In California, it’s legal to be a squatter. That is, the law allows individuals to occupy a rental house or apartment without a lease or filling out a rental application or going through any sort of renter-qualification process. They can just pick a vacant residence, live there and be virtually shielded from eviction.

That’s precisely what happened to a property owner in Torrance, CA thanks to an arcane provision in state law governing landlord-tenant rights.

Among the many thousand statutes in Sacramento, is one which has been there since 1872 and it contains a free pass for squatters. It’s called “adverse possession” and was originally aimed at abandoned properties or toward resolving disputes over property lines. However, squatters who pay delinquent property taxes use the law today to gain possession of vacant homes.

There are many more laws like this one that work directly against the interests of landlords. Here’s a sampling:
* • A law, frequently abused, that requires a landlord to accept a requested jury trial – with all of its additional time and expense – for evictions;
* • A law that requires a property owner to give a year’s notice to certain tenants before de-commissioning a rental unit;
* • A law that changes notice periods from three or five calendar days to court days, which just gives unruly or dangerous tenants an additional period of time to occupy the rental unit (and abuse the rental privilege); and
* • A law that allows de minimis “habitability” violations (cracked switch plate, minor leak) to effectively stall evictions for non-payment of rent.

These are among the worst of the worse – especially when abused – says premier California rental housing lobbyist Steve Carlson. They are just the sort of rules – with their added expense and general hassle – owners must follow here in the state that end up discouraging them from renting out their properties at all. Of course, these laws don’t compare to the many frivolous and expansive ideas introduced every year in the Legislature, before being defeated.
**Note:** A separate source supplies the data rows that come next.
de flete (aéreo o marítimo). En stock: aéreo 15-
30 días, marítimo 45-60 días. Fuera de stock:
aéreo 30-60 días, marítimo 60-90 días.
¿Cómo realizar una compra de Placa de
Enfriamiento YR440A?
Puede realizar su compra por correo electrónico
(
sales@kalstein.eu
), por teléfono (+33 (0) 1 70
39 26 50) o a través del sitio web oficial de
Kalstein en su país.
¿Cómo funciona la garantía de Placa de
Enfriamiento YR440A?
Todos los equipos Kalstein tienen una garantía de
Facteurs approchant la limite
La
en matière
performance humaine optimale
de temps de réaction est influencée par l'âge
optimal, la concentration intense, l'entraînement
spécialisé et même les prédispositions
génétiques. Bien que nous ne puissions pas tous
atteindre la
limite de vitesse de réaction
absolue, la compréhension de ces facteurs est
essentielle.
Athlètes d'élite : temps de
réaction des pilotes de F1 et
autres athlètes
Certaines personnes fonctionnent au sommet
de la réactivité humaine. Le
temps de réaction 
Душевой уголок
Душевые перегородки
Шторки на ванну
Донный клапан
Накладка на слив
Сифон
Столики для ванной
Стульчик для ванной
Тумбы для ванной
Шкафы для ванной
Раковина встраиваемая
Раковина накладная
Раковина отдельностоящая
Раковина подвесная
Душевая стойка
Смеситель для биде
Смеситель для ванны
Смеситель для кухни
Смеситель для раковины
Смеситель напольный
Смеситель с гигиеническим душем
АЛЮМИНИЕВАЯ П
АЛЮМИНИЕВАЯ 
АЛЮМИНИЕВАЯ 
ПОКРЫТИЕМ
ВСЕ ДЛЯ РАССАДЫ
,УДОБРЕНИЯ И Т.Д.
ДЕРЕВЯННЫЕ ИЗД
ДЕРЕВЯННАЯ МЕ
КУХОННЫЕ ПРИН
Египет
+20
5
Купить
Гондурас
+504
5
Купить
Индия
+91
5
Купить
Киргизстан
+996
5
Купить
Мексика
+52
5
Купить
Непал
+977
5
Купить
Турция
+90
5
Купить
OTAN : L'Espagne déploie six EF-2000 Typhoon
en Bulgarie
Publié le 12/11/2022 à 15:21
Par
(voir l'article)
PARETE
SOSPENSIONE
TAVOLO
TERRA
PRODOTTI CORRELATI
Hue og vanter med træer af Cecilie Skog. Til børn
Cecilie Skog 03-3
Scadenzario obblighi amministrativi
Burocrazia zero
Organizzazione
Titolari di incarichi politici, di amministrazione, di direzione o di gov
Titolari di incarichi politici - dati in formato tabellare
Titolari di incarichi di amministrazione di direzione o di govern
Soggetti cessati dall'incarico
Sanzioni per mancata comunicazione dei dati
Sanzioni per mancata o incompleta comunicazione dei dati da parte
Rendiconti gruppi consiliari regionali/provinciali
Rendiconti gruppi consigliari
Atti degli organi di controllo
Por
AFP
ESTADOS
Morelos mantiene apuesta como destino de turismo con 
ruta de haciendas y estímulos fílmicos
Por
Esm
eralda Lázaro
Carlson has been at this a long time – well over 30 years. He’s fought nearly all the rental-housing fights in Sacramento of the last three decades, including scoring a major victory back in 1995. That was the year the Legislature – believing what most pundits and academics were saying about the ills of rent control – improbably passed the Costa-Hawkins Rental Housing Act.

If you recognize that law it’s probably because it’s what this year’s Proposition 10 is trying to undo. Proposition 10 would repeal Costa-Hawkins, which now places limitations on what localities can have in their rent control ordinances. For example, the law prohibits rent control being imposed on single-family housing and post-1995, newly constructed rental housing. It also de-controls rents on units vacated by tenants after 1995.

Certainly, rent control is the greatest, most insidious landlord-tenant offense of them all. In tight housing markets like the ones we’re currently experiencing in California, under rent control an owner – having to now deal with an arbitrary limit on his or her investment – is usually better off selling the property. And, usually does. That consequence creates the worst condition for the tenant, by far. Sure, there’s no landlord to deal with, but there’s no housing either. The same thing happens with rent control on newly constructed buildings.

Back to the house in Torrance which, because of a recent tenant leaving, was supposed to be vacant. But, a family of three – probably after having scanned the most recent edition of CraigsList or, where the vacant unit was being advertised – just moved in. Because the law lets them.

Jason Burris, a real estate attorney from Santa Ana, said most squatters study public records for foreclosures and other signs of financial distress. “They check to see if people have passed away and didn’t pay their property taxes,” Burris said. “That’s when they strike.”

The tiresome back and forth that went on between the owner and the Torrance Police Department during the initial dispute period is expected to be repeated – and get profoundly more expensive – as a prolonged court battle will probably ensue. Indeed, in court, things get much worse. The squatter will likely get a free attorney, either through legal aid or on contingency.

“That free attorney will demand depositions, written discovery, jury trial – all the expensive mechanisms of litigation,” said Rikka Fountain, also a real estate lawyer serving landlords in the Southland. “There are no such resources for property owners. They have to pay their attorneys – usually between $300 and $400 an hour.” That expense comes directly out of the property owner’s pocket.

The legal proceedings for the Torrance property are expected to last several weeks – even months. Meanwhile, the squatters live rent free.

“Evictions are portrayed as an abuse of the poor, rather than the result of tenants breaking their contracts by not paying their rent,” explained Fountain. “So, the issue is painted as fat-cat landlord versus the oppressed little guy.”

That is the general sentiment among lawmakers in Sacramento and, as long as that attitude prevails, California will get a continuum of absurd state laws. Those listed above are only a very few. What these laws have in common with most of the rest is their blatant and seemingly unchecked hostility toward landlords.

But, as this hostility prevails, we will likely see the real “little guy” – the Mom and Pop who invest their life savings into owning four to six rental units – disappear. When that happens, the Legislature will only have the (less-forgiving) “big guys” to deal with – which means more conflict and more bad laws are ahead.